_Directions for this task_:
The answer should be each line from the entries below that has the word "FETP" in it.

══════

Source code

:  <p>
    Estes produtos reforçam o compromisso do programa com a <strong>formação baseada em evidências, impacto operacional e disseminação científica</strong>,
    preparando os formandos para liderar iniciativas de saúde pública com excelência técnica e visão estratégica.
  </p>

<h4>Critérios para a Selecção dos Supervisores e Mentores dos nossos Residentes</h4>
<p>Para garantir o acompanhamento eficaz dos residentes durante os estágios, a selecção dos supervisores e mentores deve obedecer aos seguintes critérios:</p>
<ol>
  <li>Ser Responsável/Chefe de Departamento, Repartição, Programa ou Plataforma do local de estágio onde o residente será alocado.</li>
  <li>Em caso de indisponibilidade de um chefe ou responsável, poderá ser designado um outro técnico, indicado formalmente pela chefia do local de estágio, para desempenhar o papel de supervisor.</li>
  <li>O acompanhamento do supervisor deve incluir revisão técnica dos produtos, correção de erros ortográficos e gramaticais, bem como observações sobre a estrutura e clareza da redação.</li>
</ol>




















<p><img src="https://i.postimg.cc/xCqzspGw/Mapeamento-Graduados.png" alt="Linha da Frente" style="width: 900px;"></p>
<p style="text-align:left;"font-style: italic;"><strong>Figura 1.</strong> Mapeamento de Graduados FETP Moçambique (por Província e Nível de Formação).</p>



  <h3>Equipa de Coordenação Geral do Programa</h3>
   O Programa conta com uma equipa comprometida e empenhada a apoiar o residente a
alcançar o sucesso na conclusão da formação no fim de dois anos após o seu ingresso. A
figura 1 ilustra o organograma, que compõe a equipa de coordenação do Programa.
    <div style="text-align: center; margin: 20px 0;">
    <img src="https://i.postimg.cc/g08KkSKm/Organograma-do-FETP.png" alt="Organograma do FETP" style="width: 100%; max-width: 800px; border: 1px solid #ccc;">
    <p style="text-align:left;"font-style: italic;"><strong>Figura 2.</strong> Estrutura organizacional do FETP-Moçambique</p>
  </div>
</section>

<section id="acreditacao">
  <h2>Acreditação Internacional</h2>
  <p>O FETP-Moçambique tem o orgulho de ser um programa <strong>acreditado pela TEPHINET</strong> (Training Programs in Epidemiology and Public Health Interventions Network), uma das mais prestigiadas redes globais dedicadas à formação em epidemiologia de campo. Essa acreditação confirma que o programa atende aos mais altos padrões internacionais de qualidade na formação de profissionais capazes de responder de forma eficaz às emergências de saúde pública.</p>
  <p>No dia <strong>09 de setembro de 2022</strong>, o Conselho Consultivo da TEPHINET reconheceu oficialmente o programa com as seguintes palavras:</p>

══════

_Output for this task_:
<p style="text-align:left;"font-style: italic;"><strong>Figura 1.</strong> Mapeamento de Graduados FETP Moçambique (por Província e Nível de Formação).</p>
    <img src="https://i.postimg.cc/g08KkSKm/Organograma-do-FETP.png" alt="Organograma do FETP" style="width: 100%; max-width: 800px; border: 1px solid #ccc;">
    <p style="text-align:left;"font-style: italic;"><strong>Figura 2.</strong> Estrutura organizacional do FETP-Moçambique</p>
  <p>O FETP-Moçambique tem o orgulho de ser um programa <strong>acreditado pela TEPHINET</strong> (Training Programs in Epidemiology and Public Health Interventions Network), uma das mais prestigiadas redes globais dedicadas à formação em epidemiologia de campo. Essa acreditação confirma que o programa atende aos mais altos padrões internacionais de qualidade na formação de profissionais capazes de responder de forma eficaz às emergências de saúde pública.</p>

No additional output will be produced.